Dependencies to: FDP_REM_EXT.1 Removal of Redacted Data
FDP_RPL_EXT.1.1
The TOE must replace the visible space of redacted content in such a way that the visible space
conveys no information about the previous contents.
C.2.2.9 FDP_SEL_EXT Selected Redaction
Family Behavior
Components in this family define requirements for the presentation of redacted data.
Component Leveling
FDP_SEL_EXT.1,
Selected Redaction,
requires the TSF to redact data from complex objects in a specified manner.
Management: FDP_SEL_EXT.1
There are no management activities foreseen.
Audit: FDP_SEL_EXT.1
There are no auditable events foreseen.
FDP_SEL_EXT.1 Selected Redaction
Hierarchical to: No other components.
Dependencies to: FDP_REM_EXT.1 Removal of Redacted Data
FDP_SEL_EXT.1.1
The TOE must [selection: simplify, remove]
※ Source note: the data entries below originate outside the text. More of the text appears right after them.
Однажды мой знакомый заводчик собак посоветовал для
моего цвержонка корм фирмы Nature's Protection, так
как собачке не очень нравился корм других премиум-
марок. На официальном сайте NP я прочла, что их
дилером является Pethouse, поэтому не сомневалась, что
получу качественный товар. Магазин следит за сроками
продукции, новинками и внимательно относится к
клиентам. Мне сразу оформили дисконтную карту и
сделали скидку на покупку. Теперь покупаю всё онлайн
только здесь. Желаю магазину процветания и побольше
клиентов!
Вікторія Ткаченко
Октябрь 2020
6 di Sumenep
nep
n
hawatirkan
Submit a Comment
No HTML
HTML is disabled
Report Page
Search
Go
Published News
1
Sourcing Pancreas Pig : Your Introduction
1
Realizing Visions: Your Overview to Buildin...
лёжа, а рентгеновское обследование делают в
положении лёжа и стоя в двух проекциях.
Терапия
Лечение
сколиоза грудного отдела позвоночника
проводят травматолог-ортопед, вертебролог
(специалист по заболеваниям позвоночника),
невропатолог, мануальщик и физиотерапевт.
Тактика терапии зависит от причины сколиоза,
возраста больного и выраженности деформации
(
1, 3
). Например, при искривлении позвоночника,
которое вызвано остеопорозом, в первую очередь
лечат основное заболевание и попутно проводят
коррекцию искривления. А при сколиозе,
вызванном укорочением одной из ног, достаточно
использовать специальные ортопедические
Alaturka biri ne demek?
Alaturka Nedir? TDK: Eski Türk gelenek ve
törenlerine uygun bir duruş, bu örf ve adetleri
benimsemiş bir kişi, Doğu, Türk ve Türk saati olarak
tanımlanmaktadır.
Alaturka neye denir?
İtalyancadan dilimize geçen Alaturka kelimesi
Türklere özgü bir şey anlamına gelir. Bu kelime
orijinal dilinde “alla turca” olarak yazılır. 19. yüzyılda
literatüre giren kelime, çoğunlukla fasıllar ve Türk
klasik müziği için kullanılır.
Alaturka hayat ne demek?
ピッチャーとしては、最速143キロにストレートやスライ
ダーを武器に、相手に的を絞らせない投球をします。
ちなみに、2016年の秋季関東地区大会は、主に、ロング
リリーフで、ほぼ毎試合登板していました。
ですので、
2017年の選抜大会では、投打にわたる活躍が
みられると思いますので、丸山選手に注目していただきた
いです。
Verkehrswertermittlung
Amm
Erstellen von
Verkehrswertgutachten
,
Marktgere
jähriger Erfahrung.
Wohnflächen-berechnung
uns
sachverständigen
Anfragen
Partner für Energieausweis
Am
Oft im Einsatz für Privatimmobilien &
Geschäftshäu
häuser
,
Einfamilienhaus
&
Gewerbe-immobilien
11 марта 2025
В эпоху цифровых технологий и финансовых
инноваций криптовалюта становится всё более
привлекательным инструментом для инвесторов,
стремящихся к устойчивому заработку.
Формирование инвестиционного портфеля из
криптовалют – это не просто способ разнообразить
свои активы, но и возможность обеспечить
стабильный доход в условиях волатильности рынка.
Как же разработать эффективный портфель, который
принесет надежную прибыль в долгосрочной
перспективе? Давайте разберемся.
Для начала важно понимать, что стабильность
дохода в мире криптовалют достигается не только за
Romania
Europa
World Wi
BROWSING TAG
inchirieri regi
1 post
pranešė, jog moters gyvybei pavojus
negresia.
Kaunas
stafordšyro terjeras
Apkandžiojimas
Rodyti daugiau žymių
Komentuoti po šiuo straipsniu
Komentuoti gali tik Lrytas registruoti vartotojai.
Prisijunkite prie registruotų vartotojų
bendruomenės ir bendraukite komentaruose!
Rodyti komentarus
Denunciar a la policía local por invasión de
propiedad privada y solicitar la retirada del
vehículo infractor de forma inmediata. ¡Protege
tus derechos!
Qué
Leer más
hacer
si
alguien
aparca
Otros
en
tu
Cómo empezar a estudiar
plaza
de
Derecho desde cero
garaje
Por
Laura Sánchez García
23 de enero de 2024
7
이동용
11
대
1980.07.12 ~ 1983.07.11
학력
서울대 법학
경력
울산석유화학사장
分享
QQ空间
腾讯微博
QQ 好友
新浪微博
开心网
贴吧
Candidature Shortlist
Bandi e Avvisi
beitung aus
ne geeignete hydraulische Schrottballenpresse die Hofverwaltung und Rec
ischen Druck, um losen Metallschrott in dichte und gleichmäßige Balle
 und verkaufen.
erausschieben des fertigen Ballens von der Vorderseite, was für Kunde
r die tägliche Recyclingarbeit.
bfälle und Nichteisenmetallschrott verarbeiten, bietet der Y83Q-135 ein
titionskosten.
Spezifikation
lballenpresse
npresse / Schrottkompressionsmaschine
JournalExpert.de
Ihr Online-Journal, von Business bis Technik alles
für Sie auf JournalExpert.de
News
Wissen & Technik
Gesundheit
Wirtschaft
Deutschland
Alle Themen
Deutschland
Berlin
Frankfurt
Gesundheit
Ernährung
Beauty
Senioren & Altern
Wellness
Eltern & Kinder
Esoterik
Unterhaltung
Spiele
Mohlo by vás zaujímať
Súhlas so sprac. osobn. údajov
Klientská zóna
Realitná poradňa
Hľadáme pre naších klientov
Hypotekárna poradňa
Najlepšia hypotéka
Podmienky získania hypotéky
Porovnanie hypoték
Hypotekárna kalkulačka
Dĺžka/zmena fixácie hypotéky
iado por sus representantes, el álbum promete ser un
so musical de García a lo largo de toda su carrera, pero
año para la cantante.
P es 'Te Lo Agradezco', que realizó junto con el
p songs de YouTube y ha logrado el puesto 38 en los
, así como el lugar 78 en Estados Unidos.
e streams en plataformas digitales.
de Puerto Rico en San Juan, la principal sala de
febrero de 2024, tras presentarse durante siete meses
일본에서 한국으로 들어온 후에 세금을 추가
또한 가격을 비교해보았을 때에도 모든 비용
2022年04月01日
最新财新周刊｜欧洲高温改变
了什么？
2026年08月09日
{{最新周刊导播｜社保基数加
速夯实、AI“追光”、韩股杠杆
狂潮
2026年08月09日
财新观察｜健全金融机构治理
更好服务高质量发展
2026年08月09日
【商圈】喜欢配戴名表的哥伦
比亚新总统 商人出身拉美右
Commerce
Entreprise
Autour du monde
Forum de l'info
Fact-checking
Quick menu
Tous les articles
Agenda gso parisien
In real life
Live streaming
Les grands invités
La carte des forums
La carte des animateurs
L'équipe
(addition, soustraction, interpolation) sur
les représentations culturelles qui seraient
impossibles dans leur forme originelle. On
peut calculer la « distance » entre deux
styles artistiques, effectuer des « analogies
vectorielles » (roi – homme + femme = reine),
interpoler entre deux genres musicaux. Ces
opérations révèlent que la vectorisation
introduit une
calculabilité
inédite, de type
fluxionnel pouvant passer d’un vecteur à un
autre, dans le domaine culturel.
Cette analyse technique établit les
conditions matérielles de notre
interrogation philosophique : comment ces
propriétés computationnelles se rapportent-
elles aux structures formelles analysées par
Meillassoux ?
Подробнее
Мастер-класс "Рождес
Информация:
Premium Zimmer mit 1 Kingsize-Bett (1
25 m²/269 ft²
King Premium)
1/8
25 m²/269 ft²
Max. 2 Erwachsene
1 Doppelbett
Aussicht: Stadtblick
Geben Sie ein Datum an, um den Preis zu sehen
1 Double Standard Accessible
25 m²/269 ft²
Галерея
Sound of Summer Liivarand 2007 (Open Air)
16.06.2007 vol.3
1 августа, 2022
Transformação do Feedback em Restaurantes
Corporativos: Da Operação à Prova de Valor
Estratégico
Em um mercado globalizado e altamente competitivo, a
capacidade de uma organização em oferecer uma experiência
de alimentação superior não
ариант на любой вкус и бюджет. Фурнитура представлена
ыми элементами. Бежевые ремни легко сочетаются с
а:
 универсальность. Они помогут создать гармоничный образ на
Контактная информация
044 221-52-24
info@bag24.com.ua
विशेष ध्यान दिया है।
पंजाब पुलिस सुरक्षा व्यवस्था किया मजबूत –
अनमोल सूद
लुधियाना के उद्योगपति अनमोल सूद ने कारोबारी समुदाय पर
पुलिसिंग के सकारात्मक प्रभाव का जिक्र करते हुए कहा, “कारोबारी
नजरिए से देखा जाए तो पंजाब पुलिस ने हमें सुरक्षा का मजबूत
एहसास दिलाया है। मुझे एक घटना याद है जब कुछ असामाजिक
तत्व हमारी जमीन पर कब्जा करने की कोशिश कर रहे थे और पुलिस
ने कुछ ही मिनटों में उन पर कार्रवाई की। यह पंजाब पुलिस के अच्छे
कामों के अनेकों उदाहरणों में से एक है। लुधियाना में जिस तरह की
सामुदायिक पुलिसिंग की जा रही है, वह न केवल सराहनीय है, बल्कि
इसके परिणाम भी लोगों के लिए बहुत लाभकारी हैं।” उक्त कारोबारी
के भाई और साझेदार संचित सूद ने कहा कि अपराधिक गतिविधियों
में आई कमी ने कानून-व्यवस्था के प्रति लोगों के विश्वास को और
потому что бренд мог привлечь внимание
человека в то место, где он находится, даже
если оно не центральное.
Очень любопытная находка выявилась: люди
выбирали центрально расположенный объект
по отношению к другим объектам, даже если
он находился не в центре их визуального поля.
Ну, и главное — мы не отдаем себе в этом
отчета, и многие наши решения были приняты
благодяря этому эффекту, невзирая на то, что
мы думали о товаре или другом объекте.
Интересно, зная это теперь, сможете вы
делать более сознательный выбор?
any complex object, embedded object, or graphic
image that is selected for redaction.
C.2.2.10 FDP_VAL_EXT Validation of Data
Family Behavior
Components in this family define requirements for validating data as part of its consideration for redaction.
Component Leveling
FDP_VAL_EXT.1,
Validation of Data,
requires the TOE to remove unexpected or other file data that cannot be validated.
Management: FDP_VAL_EXT.1
There are no management activities foreseen.
Audit: FDP_VAL_EXT.1
There are no auditable events foreseen.
FDP_VAL_EXT.1 Validation of Data
Hierarchical to: No other components.
Dependencies to: FDP_REM_EXT.1 Removal of Redacted Data
FDP_VAL_EXT.1.1
The TOE must remove unrecognized data, unexpected data, and extraneous structural data.
FDP_VAL_EXT.1.2
The TOE must [selection: simplify, remove] any element which it cannot completely interpret.
C.2.3 Security Management (FMT)
This Module defines the following extended components as part of the
FMT class originally defined by CC Part 2:
C.2.3.1 FMT_RVW_EXT Element Review
Family Behavior
Components in this family define functionality for selecting data elements that can be redacted from a document.
Component Leveling
FMT_RVW_EXT.1,
Element Review,
requires the TSF to present a user interface that can be used to select data elements for redaction.
Management: FMT_RVW_EXT.1
The following actions could be considered for the management functions in FMT:
Selection of data elements to be redacted
Audit: FMT_RVW_EXT.1
There are no auditable events foreseen.
FMT_RVW_EXT.1 Element Review
Hierarchical to: No other components.
Dependencies to: No dependencies.
FMT_RVW_EXT.1.1
The TSF shall identify the visible data elements that the user can select in whole or in part for redaction.